# Cost Optimization Guide

Kinetic is designed to provide seamless cloud execution on Google Cloud Platform (GCP) while leveraging modern container orchestration (Google Kubernetes Engine, GKE) to keep operating costs extremely efficient. By default, Kinetic utilizes ephemeral functions and autoscaling node pools to ensure you only pay for compute while your workload is actively running.

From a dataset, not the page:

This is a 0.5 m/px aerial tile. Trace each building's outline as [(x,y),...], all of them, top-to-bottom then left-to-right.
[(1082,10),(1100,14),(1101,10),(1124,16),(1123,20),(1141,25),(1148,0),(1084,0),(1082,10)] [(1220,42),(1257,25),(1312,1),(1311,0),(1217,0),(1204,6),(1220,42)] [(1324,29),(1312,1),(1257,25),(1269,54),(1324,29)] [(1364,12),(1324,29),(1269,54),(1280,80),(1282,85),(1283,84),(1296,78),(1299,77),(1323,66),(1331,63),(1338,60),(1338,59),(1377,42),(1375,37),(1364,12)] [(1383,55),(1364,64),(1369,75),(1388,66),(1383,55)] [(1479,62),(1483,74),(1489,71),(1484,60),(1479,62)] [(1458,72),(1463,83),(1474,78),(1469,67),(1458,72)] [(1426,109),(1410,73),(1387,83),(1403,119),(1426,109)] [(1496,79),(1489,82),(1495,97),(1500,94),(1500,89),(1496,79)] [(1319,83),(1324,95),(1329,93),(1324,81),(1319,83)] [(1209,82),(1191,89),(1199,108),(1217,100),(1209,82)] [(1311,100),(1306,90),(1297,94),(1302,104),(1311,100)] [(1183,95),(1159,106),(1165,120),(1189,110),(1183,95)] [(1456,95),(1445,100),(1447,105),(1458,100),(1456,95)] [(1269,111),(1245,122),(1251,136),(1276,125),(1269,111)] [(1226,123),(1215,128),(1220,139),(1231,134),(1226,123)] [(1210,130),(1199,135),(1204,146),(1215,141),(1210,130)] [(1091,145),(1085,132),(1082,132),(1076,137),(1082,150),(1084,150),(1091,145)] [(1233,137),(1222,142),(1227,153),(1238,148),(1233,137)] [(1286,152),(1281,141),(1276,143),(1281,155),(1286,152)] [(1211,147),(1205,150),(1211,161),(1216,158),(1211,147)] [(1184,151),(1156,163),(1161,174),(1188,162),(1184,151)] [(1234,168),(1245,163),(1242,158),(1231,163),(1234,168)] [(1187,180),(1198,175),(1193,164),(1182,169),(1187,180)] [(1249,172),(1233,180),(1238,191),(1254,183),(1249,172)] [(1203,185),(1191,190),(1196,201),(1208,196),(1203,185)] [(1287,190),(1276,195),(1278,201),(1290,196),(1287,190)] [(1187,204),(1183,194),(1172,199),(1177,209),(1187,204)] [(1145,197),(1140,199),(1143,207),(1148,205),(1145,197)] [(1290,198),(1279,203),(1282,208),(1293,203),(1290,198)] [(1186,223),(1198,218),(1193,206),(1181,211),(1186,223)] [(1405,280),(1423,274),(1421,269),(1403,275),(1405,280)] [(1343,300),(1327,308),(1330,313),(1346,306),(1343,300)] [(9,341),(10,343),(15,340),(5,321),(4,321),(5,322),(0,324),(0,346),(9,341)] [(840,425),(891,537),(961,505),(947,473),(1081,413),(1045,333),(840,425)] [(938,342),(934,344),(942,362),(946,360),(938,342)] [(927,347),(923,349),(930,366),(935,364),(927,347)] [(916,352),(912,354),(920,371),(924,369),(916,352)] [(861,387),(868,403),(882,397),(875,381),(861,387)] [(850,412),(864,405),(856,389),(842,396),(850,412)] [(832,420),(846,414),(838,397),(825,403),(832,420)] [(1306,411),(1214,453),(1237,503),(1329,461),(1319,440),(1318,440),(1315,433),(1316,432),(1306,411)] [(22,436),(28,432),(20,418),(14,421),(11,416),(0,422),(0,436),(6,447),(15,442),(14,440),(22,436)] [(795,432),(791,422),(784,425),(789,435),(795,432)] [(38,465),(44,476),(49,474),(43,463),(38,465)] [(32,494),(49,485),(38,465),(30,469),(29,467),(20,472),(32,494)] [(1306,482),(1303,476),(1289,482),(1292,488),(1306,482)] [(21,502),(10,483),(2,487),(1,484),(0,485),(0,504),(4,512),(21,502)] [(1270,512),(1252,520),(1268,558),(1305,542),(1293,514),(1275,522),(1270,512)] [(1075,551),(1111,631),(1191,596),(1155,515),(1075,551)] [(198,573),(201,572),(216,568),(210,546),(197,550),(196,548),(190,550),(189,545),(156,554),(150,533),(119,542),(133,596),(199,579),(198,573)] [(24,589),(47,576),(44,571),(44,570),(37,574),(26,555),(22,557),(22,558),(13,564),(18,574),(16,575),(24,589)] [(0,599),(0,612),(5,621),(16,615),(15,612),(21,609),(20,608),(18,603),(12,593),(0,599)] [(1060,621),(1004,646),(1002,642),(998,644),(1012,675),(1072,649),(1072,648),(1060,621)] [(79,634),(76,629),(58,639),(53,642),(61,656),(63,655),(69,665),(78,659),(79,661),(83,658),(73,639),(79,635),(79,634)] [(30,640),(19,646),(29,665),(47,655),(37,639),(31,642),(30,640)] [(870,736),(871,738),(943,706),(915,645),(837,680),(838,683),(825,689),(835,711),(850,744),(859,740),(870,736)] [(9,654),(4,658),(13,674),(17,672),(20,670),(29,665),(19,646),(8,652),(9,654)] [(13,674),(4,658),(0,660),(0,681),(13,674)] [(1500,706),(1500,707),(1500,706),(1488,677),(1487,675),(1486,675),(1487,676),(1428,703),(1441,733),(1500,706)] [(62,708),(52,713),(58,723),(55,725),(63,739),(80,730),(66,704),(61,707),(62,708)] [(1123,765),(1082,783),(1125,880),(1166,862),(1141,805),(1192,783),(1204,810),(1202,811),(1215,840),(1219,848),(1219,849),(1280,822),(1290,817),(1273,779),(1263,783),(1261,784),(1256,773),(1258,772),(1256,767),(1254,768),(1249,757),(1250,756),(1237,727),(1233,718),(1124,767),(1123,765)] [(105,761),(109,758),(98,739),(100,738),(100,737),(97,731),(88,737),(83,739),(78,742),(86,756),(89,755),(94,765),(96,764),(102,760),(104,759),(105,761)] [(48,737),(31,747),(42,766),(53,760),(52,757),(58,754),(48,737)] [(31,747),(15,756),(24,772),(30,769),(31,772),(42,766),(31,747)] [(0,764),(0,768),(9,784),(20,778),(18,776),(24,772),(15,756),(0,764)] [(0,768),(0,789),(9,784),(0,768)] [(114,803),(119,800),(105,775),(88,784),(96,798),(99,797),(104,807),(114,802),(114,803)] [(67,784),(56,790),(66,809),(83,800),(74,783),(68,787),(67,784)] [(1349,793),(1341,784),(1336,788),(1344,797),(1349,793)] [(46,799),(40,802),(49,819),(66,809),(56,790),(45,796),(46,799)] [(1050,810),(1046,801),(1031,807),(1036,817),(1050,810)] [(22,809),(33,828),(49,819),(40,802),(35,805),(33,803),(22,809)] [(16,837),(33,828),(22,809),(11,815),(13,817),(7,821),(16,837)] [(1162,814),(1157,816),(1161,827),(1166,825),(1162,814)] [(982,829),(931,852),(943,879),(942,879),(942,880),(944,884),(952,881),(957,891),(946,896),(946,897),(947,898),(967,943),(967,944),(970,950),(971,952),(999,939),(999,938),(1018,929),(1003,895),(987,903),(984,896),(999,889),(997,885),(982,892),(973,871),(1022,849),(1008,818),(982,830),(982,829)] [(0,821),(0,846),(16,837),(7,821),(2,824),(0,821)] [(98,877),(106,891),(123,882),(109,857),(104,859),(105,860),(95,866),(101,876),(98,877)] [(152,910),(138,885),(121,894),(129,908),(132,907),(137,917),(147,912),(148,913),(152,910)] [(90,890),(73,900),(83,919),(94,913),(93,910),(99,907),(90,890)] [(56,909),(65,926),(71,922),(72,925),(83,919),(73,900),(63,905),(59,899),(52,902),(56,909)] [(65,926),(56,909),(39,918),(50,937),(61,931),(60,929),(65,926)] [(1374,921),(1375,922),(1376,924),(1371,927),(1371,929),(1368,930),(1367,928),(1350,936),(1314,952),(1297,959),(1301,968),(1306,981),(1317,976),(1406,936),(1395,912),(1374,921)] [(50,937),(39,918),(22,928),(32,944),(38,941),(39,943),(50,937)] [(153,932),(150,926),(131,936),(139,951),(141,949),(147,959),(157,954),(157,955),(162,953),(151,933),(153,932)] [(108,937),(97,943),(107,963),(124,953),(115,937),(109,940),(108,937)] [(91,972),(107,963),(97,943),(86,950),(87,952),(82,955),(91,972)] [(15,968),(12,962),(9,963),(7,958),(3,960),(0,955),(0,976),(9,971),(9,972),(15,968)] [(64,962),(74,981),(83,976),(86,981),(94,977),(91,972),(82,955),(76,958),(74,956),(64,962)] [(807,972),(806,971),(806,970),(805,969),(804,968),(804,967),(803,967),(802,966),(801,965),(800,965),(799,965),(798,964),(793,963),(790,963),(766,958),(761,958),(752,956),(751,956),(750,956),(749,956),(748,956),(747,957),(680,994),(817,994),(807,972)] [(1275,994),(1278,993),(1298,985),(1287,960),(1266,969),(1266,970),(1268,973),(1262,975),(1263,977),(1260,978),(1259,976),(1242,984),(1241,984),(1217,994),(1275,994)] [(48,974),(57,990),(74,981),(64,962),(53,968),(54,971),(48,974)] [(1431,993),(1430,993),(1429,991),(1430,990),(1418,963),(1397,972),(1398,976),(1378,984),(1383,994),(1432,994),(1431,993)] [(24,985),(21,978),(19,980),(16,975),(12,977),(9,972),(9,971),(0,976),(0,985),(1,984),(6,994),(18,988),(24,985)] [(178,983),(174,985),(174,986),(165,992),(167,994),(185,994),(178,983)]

This guide covers the primary configurations and workflows for optimizing your cloud bill when using Kinetic.

:::{tip}
**Recommended defaults:**

- Leave node pools at `--min-nodes 0` (the default) so accelerators
  scale to zero between jobs.
- Pick a container mode that minimizes Cloud Build runs. Bundled mode
  (the default) reuses cached images across runs as long as your
  dependencies are stable, so you only pay for the first build per
  dependency set. Prebuilt mode skips Cloud Build entirely, but
  requires you to publish your own base image first with
  `kinetic build-image`.
- Use `--spot` only on fault-tolerant single-host workloads with
  frequent checkpoints — spot is risky on multi-host slices because
  any host preemption fails the whole slice.
- Run `kinetic pool list` periodically and remove pools you no
  longer use.
:::

---

## 1. Understanding Scale-to-Zero Architecture

By default, Kinetic provisions accelerator node pools with **scale-to-zero** capability. 

### How it works:
- **Job Submission:** When you invoke a remote function (via the `@kinetic.run()` decorator), Kinetic creates a Kubernetes `Job` on your GKE cluster.
- **Provisioning:** The GKE Cluster Autoscaler detects pending pods and spins up the required GPU/TPU virtual machines to support the job.
- **Execution & Termination:** Once your workload terminates (either successfully or due to an exception), the container exits and the pod goes away.
- **Scaling Down:** After the pod terminates, if no new jobs are submitted within the GKE idle window (typically around 10 minutes by default in GCP), the Cluster Autoscaler automatically shuts down the underlying VM instances, returning your accelerator compute consumption to zero.

> [!IMPORTANT]
> Because the cluster control plane runs continuously, you will incur a baseline management fee of ~$0.10/hour per cluster. However, Google Cloud provides a [monthly free tier credit](https://cloud.google.com/kubernetes-engine/pricing) ($74.40/month) per billing account, which fully covers the management costs of exactly **one** active cluster. 

---

## 2. Controlling Startup Latency vs. Idle Costs (`--min-nodes`)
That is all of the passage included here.